Endowment Mortgages

Endowment mortgages

An endowment mortgage is a mortgage loan arranged on an interest-only basis, the capital to be repaid by one or more endowment policies. The phrase endowment mortgage is not a legal term; it is simply used by lenders and consumers (mainly in the UK) to refer to this arrangement.

The borrower has two separate agreements: one with the lender for the mortgage; and one with the insurer for the endowment policy. The arrangements are distinct and the borrower may change either of them. In the past the endowment policy was often taken as additional security by the lender, for instance by ensuring that the proceeds of the endowment were made payable to them rather than the borrower. This practice is uncommon now.

Advantages of an endowment mortgage

The customer pays only the interest on the capital borrowed, thus saving money with respect to an ordinary repayment loan; the borrower instead makes payments to an endowment policy. The aim is that the endowment policy will be sufficient on maturing to repay the mortgage at the end of the term, possibly even with a cash surplus.

Up to 1984 qualifying insurance contracts (including endowment policies) received tax relief known as LAPR (Life Assurance Premium Relief) on the premiums. Similarly MIRAS (Mortgage Interest Relief At Source) made having an endowment mortgage relatively advantageous as the decrease over time of interest repayments on a repayment mortgage meant decreasing MIRAS relief. These tax incentives in favour of endowment mortgages are not often commented on in the media.

Problems with endowment mortgages

The underlying premise with endowment mortgages is that the rate of growth of the investment will exceed the rate of interest charged on the loan. Towards the end of the 1980s, when endowment mortgage selling was at its peak, the projected growth rate for endowment policies was high (7-12% per annum). By the mid-1990s, lower inflation rates made these projections look optimistic.
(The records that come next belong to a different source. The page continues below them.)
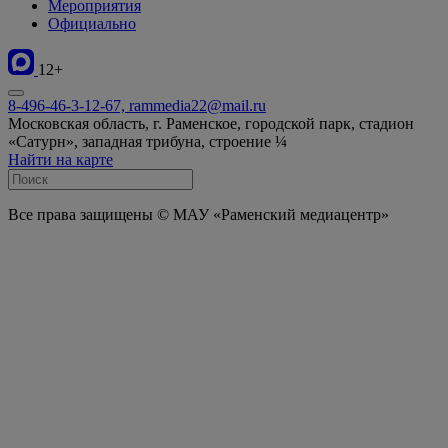
Мероприятия
Официально
12+
8-496-46-3-12-67, rammedia22@mail.ru
Московская область, г. Раменское, городской парк, стадион
«Сатурн», западная трибуна, строение ¼
Найти на карте
Все права защищены © МАУ «Раменский медиацентр»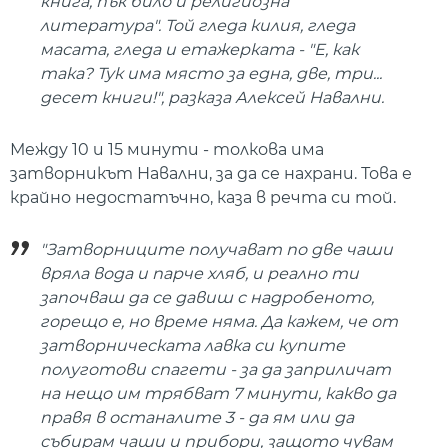
книга, пък било и религиозна
литература". Той гледа килия, гледа
масата, гледа и етажерката - "Е, как
така? Тук има място за една, две, три...
десет книги!", разказа Алексей Навални.
Между 10 и 15 минути - толкова има
затворникът Навални, за да се нахрани. Това е
крайно недостатъчно, каза в речта си той.
"Затворниците получават по две чаши
вряла вода и парче хляб, и реално ти
започваш да се давиш с надробеното,
горещо е, но време няма. Да кажем, че от
затворническата лавка си купите
полуготови спагети - за да заприличат
на нещо им трябват 7 минути, какво да
правя в останалите 3 - да ям или да
събирам чаши и прибори, защото чувам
Regulation of investment advice and a growing awareness of the potential for regulatory action against the insurers led to a reduction in projected growth rates down to 7.5% and eventually as low as 4% per annum. By 2001 the arrangment of new endowment mortgages had virtually ceased.

Shortfalls

Financial regulations introduced compulsory reprojection letters to show existing endowment holders what the likely value of their endowment would be on maturing, assuming standard growth rates. Many endowment holders have complained of mis-selling, which in turn has spawned a secondary trade in "handling" complaints on consumers' behalf for a fee (even though the consumers can pursue it themselves at no charge).

In many cases the regulators have found in favour of the policyholder and have required the insurer or broker responsible for the original advice to restore their customers to the financial position they would have been in had they taken out a repayment mortgage instead. As of July 2006, UK banks and insurance providers have paid out approximately £2.2 billion in compensation.